Seen: TIBETAN WAY
Who: Shinya Arimoto / website
Where: Totem Pole Photo Gallery, Shinjuku
When: September 27 - November 2, 2016. Open 12 - 7pm, closed Mondays
Shinya Arimoto spent the winter of 1998 hitchhiking across Tibet, riding along in the Dong Feng trucks that traverse the mountain passes. He became so familiar with these vehicles he learned how to repair them during his travels. In his camera bag he carried 70 rolls of 220 film, a Rolleiflex TLR, a Konica Hexar 35mm point-and-shoot for black and white film, and a Pentax 67 and two lenses with which to shoot Kodak PCN-III color negative film. The monochrome work he made from this trip won him the prestigious Taiyo Prize, but save for an appearance in a 1999 issue of Asahi Camera and an exhibition at Studio Ebis Gallery in 2000, his color 6x7 pictures from the trip are relatively unknown.

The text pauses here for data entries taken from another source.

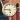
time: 5:46
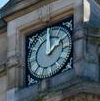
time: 2:00
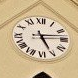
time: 5:13
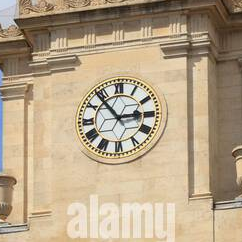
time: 2:53
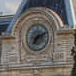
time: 7:11
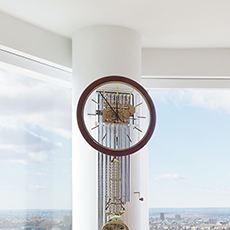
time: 11:53
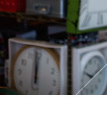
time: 5:59
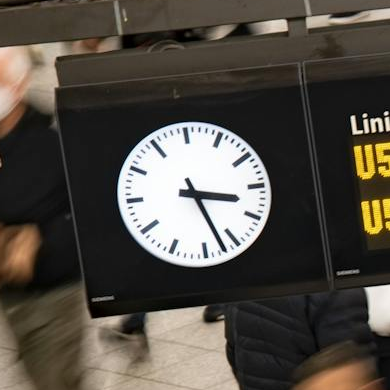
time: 3:26
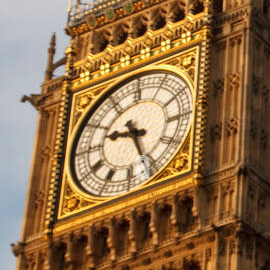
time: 9:26
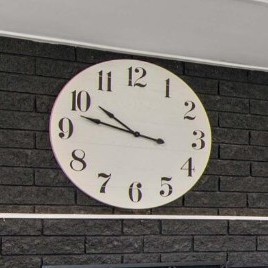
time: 9:47
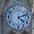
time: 4:12
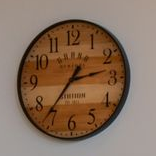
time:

TIBETAN WAY is comprised of portraits, taken with a wide-angle 55mm lens, and landscapes, shot with a standard 105mm lens on his Pentax 67. Using these lenses the opposite of what most people would think of as the “right” way is precisely part of what makes the series more intelligent that most Travel Photography. The inkjet prints in the show, while naturally lacking the vibrancy and luminescence which actual c-prints printed from film negatives would have, are through Arimoto’s skilled processes, still vivid enough to provide a truly satisfying visual experience. Arimoto’s Tibet is comprised of equal parts awe, respect, banality, and beauty.
It’s quite interesting to compare the color images and his black and white ones of the same subject (image 2)- I don’t know what you were doing in the fall of 1998- I was probably listening to Intergalactic on CD while studying Japanese in my dorm- not out in the snow on the Tibetan steppes with a Rolleiflex around my neck and a Pentax 67 over my shoulder…
A selection of images from TIBETIAN WAY have been collected and published in Arimoto’s popular Ariphoto series- vol.7, his first color Ariphoto, is available in the gallery during the show, and will be available online once it ends.